Task 1
Transcribe the passage below on flavor chemicals, between "Although flavors usually" and "of body odor).", inclusive.
Task 2
Using the passage below on flavor chemicals, state whether each statement agrees with it, answering yes or no and quoting the words that decide it: (a) A single compound often supplies the dominant aroma of a flavor. (b) Adding ethyl-3-hydroxybutanoate makes something taste like popcorn. (c) Hexanal has the smell of body odor.

-- START Excerpt --

Although flavors usually arise from a mixture of many different volatile chemicals, a single compound often supplies the dominant aroma. Smelled alone, that chemical provides an unmistakable sense of the food. Ethyl-2-methyl butyrate, for example, smells just like an apple. Today’s highly processed foods offer a blank palette: whatever chemicals you add to them will give them specific tastes. Adding methyl-2-peridylketone makes something taste like popcorn. Adding ethyl-3-hydroxybutanoate makes it taste like marshmallow. The possibilities are now almost limitless. Without affecting the appearance or nutritional value, processed foods could even be made with aroma chemicals such as hexanal (the smell of freshly cut grass) or 3-methyl butanoic acid (the smell of body odor).

-- END Excerpt --
-- START Data entries --

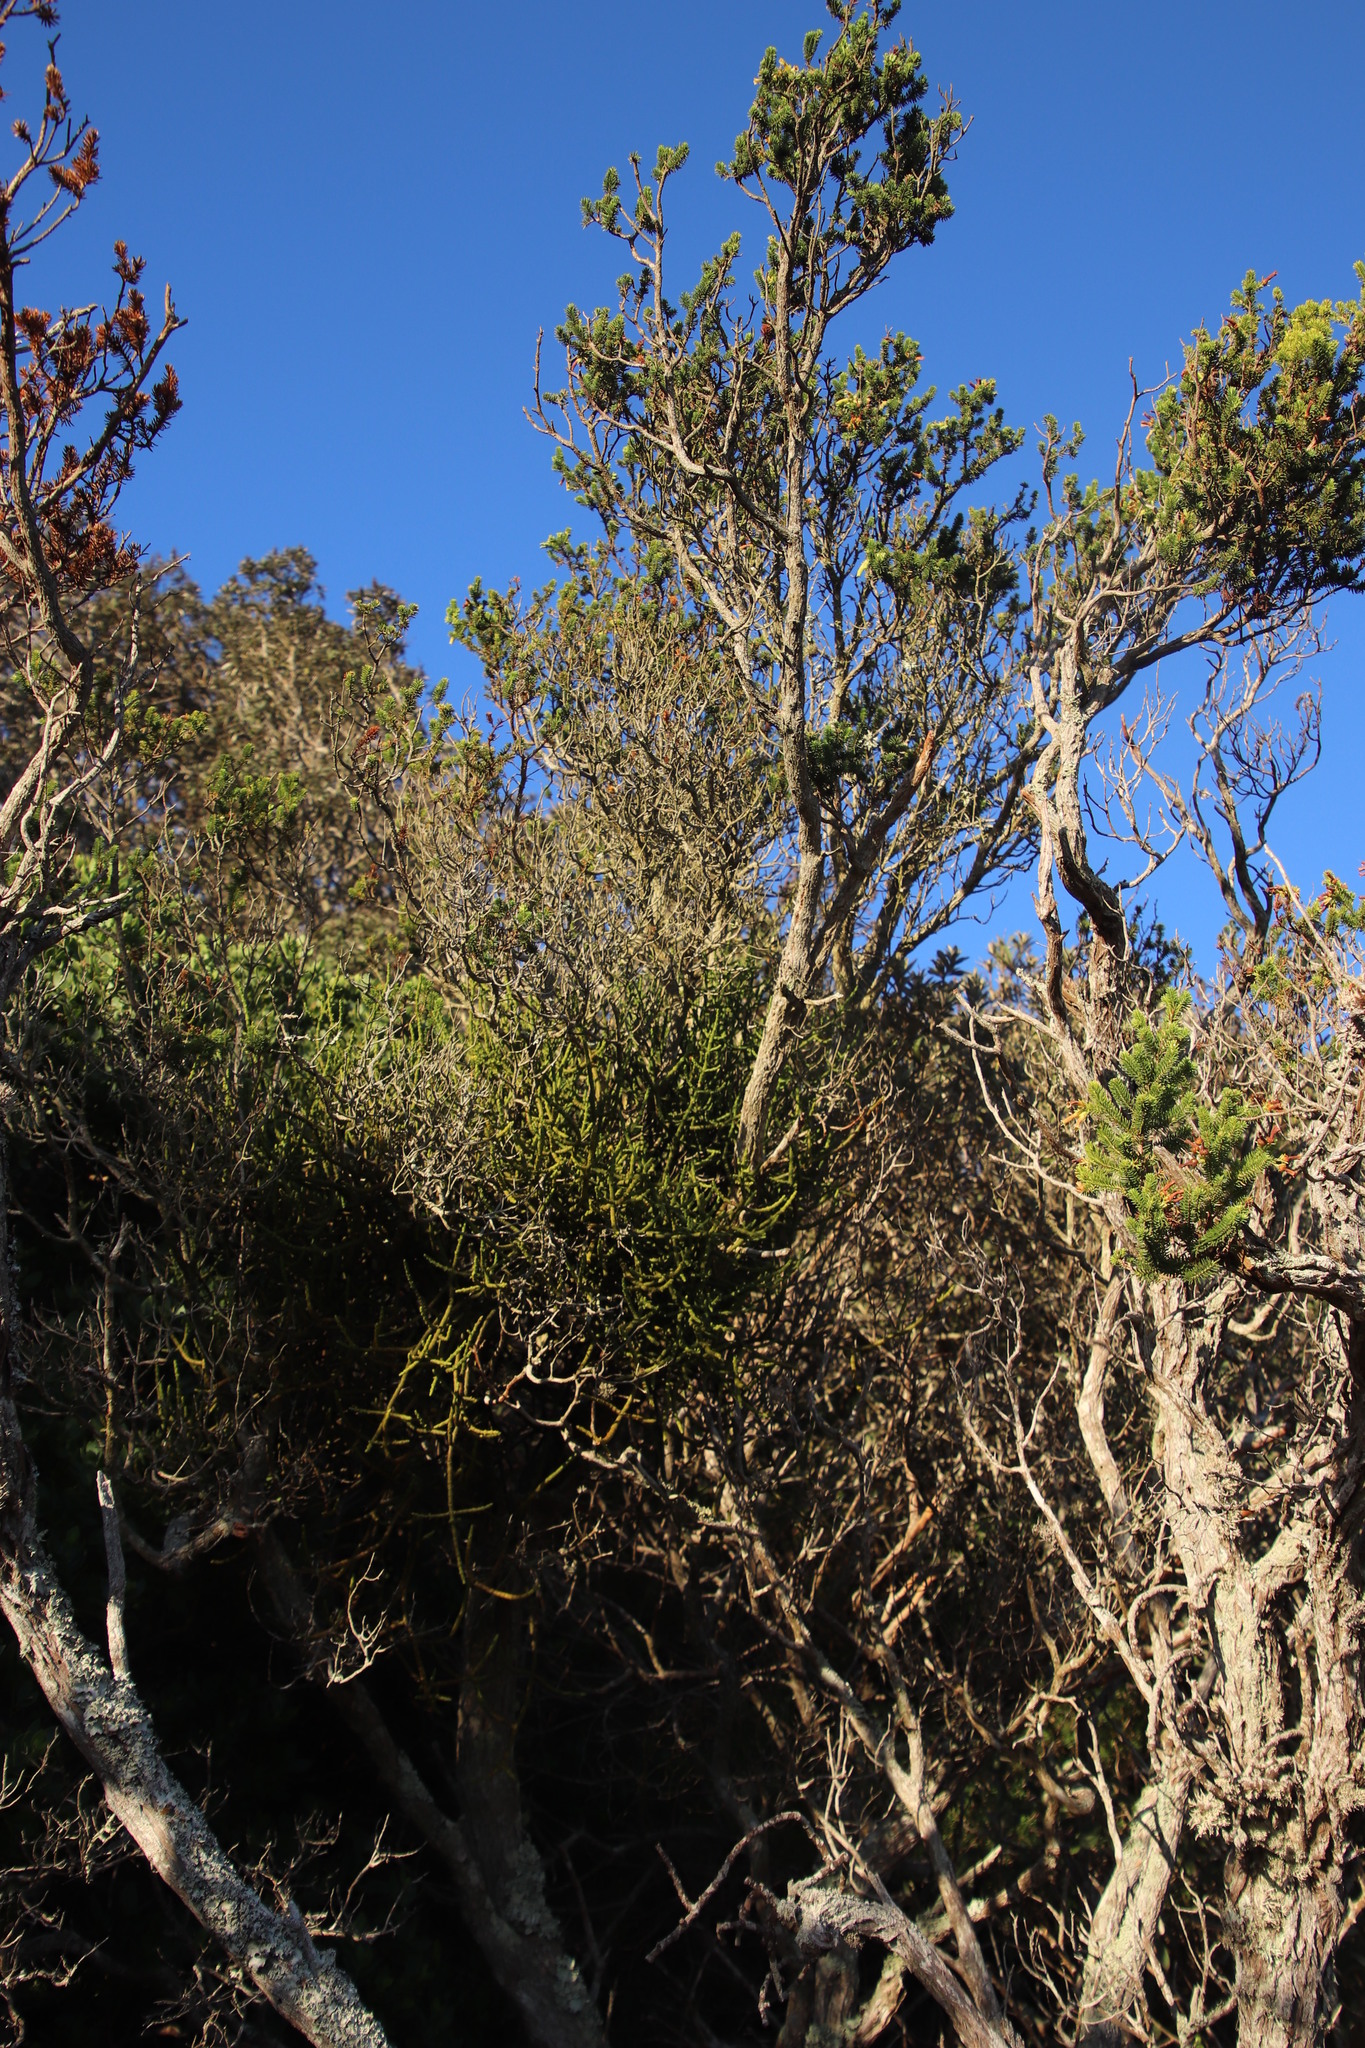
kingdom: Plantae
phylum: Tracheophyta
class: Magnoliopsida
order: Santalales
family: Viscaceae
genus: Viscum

-- END Data entries --
-- START Data entries --

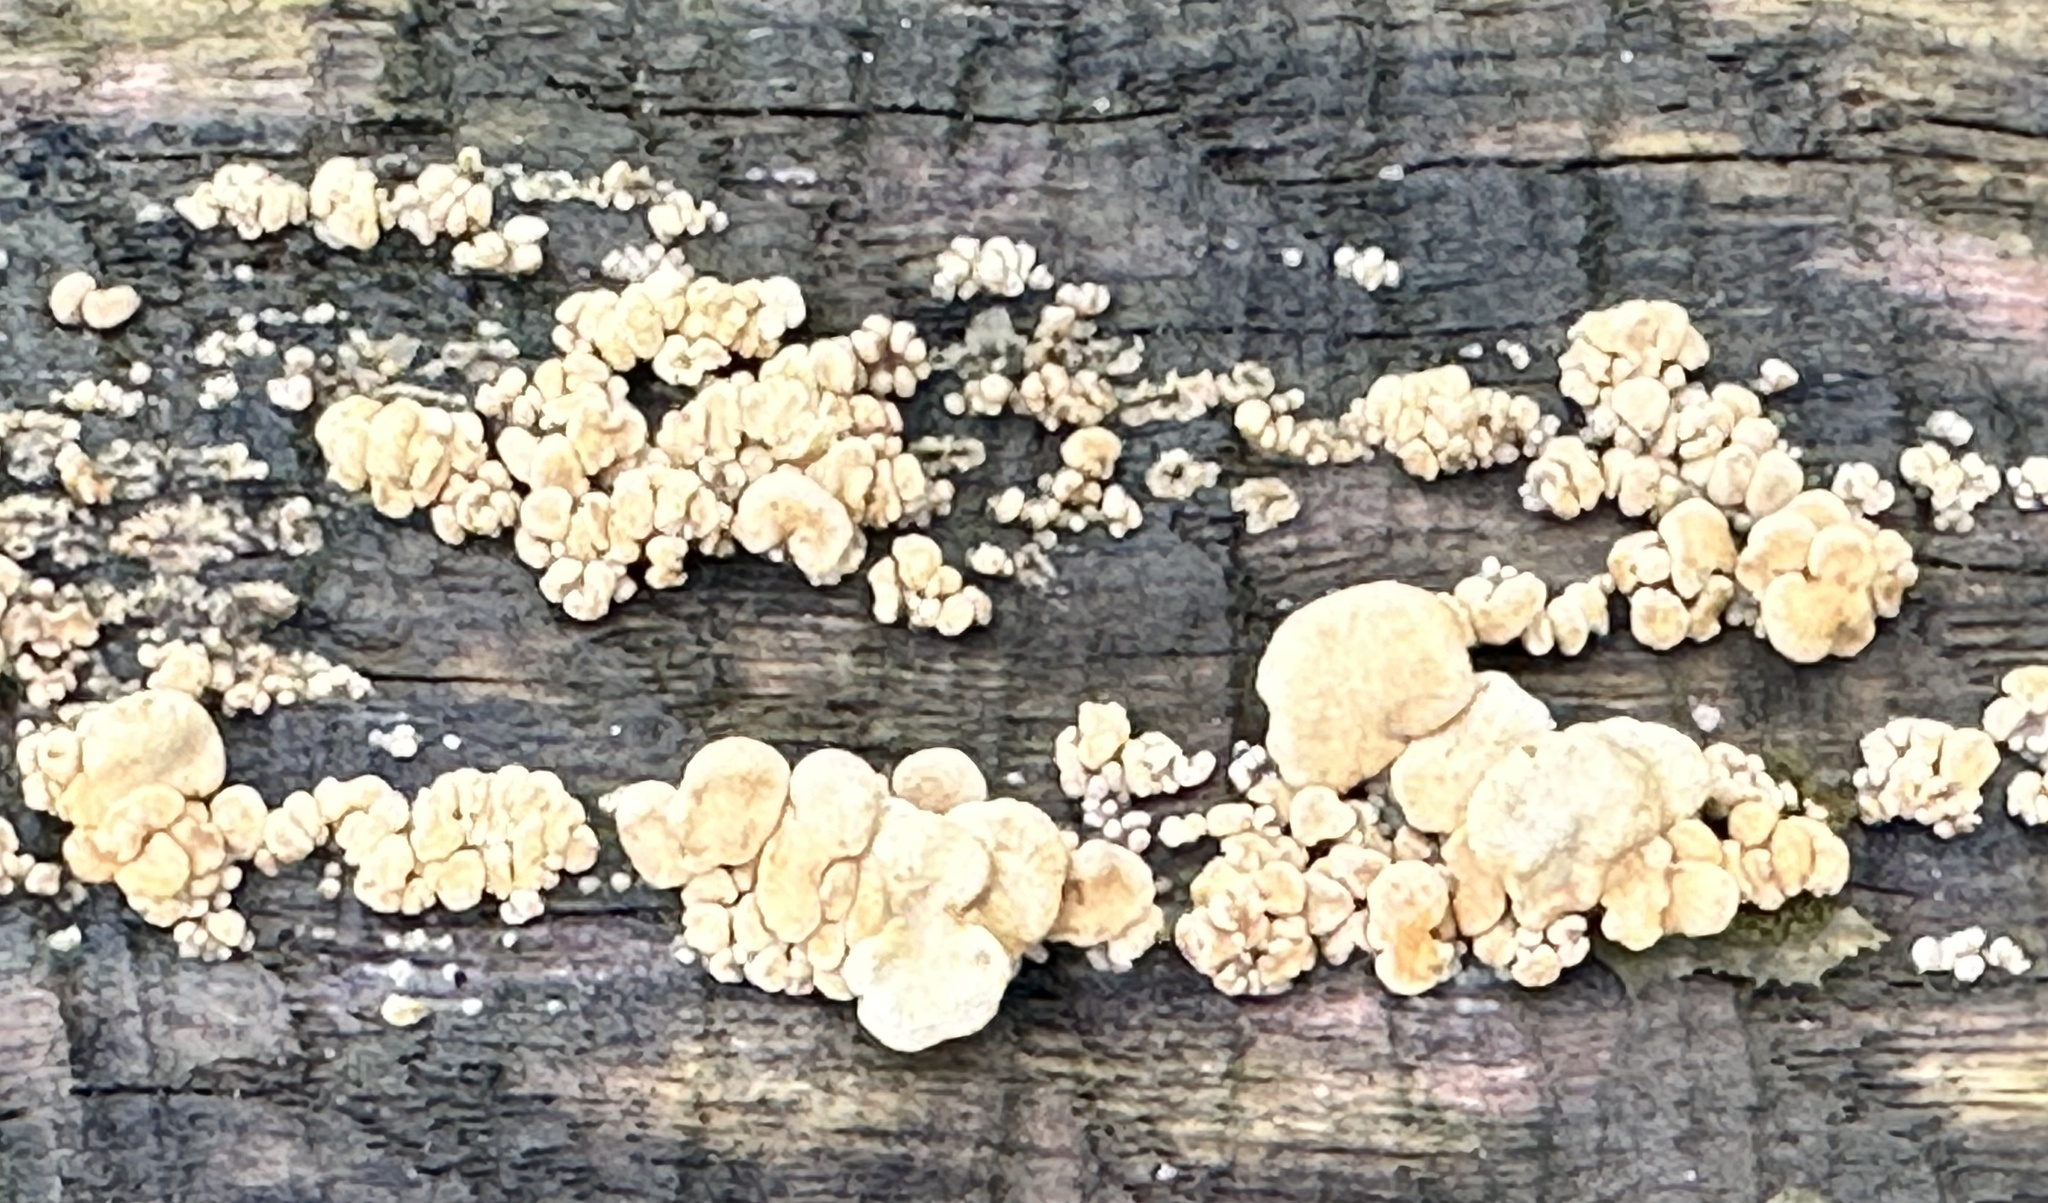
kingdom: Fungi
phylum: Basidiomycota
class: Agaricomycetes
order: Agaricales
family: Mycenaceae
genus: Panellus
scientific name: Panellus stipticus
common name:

-- END Data entries --

Task output 1
Although flavors usually arise from a mixture of many different volatile chemicals, a single compound often supplies the dominant aroma. Smelled alone, that chemical provides an unmistakable sense of the food. Ethyl-2-methyl butyrate, for example, smells just like an apple. Today’s highly processed foods offer a blank palette: whatever chemicals you add to them will give them specific tastes. Adding methyl-2-peridylketone makes something taste like popcorn. Adding ethyl-3-hydroxybutanoate makes it taste like marshmallow. The possibilities are now almost limitless. Without affecting the appearance or nutritional value, processed foods could even be made with aroma chemicals such as hexanal (the smell of freshly cut grass) or 3-methyl butanoic acid (the smell of body odor).

Task output 2
(a) Yes: "a single compound often supplies the dominant aroma."
(b) No: "Adding methyl-2-peridylketone makes something taste like popcorn. Adding ethyl-3-hydroxybutanoate makes it taste like marshmallow."
(c) No: "hexanal (the smell of freshly cut grass)."